If an instruction is sensitive — for example, “purchase this item” — the model can stop and request explicit approval first.

Performance and benchmarks on real-world browsing tasks

The model outperforms competing models from the likes of Anthropic and OpenAI across a combination of web and mobile control benchmarks, including Online-Mind2Web — a framework for evaluating agents on a variety of real-world browsing tasks.

The article touts improvements in task accuracy and latency.

Google Gemini Agent surfs the web, executing tasks across browser tabs

Success rates on benchmarks are important, but so is responsiveness. Google’s own public videos are sped up, so it’s unclear if real time will play out differently for your pages depending on how complex they are, network conditions and the number of steps needed. For enterprise rollouts, teams will want to test target workflows end-to-end and track success rates, retries and median-time-to-completion.

Safety railings and well-known limits for AI agents

Overall, the release articulates control. Developers can limit what the agent can do, stop it from circumventing CAPTCHAs, deny it access to certain pages and add a confirmation step for actions such as making purchases or exporting data. Activity is also read-write logged so it can be audited — a must in regulated industries.

Google’s system card also lists well-known frontier-model limits: hallucinations, gaps in causal understanding, and problems with complex logical deduction and counterfactual reasoning. In practice, this behavior may cause the agent to sometimes mispredict ambiguous interfaces or take suboptimal paths. Human-in-the-loop checkpoints and constraints are still the best practices.

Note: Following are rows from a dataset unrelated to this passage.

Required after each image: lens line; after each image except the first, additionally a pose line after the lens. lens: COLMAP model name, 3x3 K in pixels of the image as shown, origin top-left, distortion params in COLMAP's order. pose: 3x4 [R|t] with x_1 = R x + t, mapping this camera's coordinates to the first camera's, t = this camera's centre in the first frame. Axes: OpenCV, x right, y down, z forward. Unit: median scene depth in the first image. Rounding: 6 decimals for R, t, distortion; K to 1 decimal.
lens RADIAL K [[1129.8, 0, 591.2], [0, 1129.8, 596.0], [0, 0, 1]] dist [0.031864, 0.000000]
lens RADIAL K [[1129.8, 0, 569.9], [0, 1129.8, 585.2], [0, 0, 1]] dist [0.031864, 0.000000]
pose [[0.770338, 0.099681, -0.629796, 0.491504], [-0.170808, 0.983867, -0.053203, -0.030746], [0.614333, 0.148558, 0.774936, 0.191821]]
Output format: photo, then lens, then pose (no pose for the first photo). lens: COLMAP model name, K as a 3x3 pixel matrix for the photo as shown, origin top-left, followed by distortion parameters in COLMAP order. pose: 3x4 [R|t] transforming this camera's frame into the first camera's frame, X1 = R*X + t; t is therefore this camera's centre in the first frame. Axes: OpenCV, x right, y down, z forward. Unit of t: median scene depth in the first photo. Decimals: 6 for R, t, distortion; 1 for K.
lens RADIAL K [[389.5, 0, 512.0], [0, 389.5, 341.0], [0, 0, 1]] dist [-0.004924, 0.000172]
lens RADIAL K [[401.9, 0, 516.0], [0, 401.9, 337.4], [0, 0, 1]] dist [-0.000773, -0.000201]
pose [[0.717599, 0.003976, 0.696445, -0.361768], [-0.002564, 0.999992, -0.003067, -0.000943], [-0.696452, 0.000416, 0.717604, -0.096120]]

How It Stacks Up Against Other AI Agents and Tools

OpenAI and Anthropic have recently been training agents that can run browsers and manipulate desktops. The common theme is to “generalize” UI control: models that can learn to use new websites without tailored scripts. As for leading the industry in benchmarks, Google’s highly specific assertion implies it has a competitive advantage in perception-action loops and latency (though your mileage will no doubt — as always — vary depending on what you’re trying to do).

One distinction is the focus on explicit, visible action traces — users can see what steps were taken and why as the agent operates. That kind of transparency fosters trust, aids debugging and provides teams with a vehicle for instituting review gates at critical times.

Availability and what to try first with Gemini agents

The model is accessible through the Gemini API in Google AI and via Vertex AI, with a demo available on Browserbase.

Although it’s mainly optimized for the web, Google sees substantial potential in mobile use cases and suggests cross-device control is next.

Early adopters should begin with well-scoped tasks that are high-value, low-risk: internal dashboard updates, report generation and structured data entry. Set up a sandbox, add confirmations for risky operations, and test success rates with a handful of representative sites before rolling it out.

The conclusion is larger than any one demo: AI agents are graduating from answering questions to performing actions in the very interfaces we all use. If Google’s results generalize beyond the lab, the era of browser-native automation may move from frail wielding of scripts to adaptive, auditable AI — one cautious click at a time.